> _Reading passage_
----

What these examples have in common is an interest in the prediction of a future observation and the desire to quantify how far that future observation might be from this prediction. Just like with confidence intervals, we compute the statistic (the estimator) and use it in making the prediction, but now we’re interested in typical deviations of future observations from the prediction. In the following sections, we work through examples of prediction intervals based on quantiles, standard deviations, and those conditional on covariates. Along the way, we provide additional information about the typical variation of observations about a prediction.

## 17.5.1. Example: Predicting Bus Lateness#

Chapter 4 models the lateness of a Seattle bus in arriving at a particular stop. We observed that the distribution was highly skewed and chose to estimate the typical lateness by the median, which was 0.74 minutes. We reproduce the sample histogram from that chapter here.

times = pd.read_csv("data/seattle_bus_times_NC.csv")
fig = px.histogram(times, x="minutes_late", width=350, height=250)
fig.update_xaxes(range=[-12, 60], title_text="Minutes late")

----

> _Tasks to carry out_
A. In the text on prediction intervals, translate this sentence into Spanish: "Chapter 4 models the lateness of a Seattle bus in arriving at a particular stop."
B. Pick up the text on prediction intervals and bus lateness where it ends and carry it forward.

Limb landmark coordinates:
----

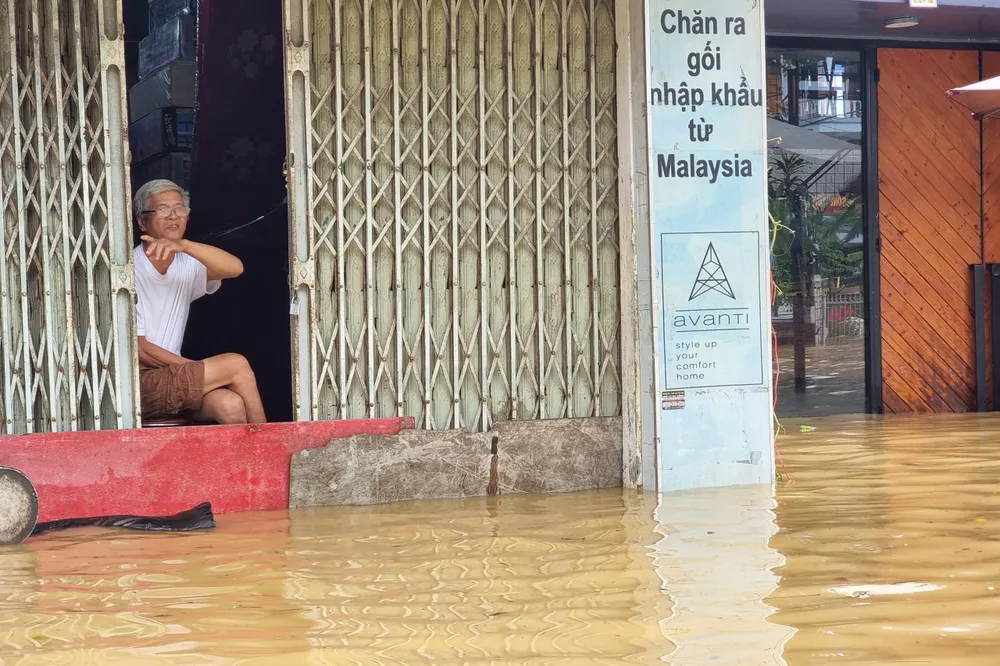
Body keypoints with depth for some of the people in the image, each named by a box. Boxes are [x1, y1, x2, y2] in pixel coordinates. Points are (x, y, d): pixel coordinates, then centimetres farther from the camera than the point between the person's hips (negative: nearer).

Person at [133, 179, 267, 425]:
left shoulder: (187, 265, 12)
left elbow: (234, 268, -11)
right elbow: (139, 349, -10)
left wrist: (184, 245, -26)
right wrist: (200, 370, -13)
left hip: (173, 381, 6)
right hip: (139, 384, -6)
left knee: (231, 405, -25)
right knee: (235, 364, -18)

----

> _Task results_
A. El capítulo 4 modela el retraso de un autobús de Seattle al llegar a una parada determinada.

B.
fig


The prediction problem addresses how late a bus might be. While the median is informative, it doesn’t provide information about the skewness of the distribution. That is, we don’t know how late the bus might be. The 75th percentile, or even the 95th percentile, would add useful information to consider. We compute those percentiles here:

print(f"median:          {times['minutes_late'].median():.2f} mins late")
print(f"75th percentile: {np.percentile(times['minutes_late'], 75.0, method='lower'):.2f} mins late")
print(f"95th percentile: {np.percentile(times['minutes_late'], 95.0, method='lower'):.2f} mins late")

median:          0.74 mins late
75th percentile: 3.78 mins late
95th percentile: 13.02 mins late


From these statistics, we learn that while more than half the time the bus is not even a minute late, one-quarter of the time it’s almost four minutes late, and with some regularity it can happen that the bus is nearly 15 minutes late. These three values together help us make plans.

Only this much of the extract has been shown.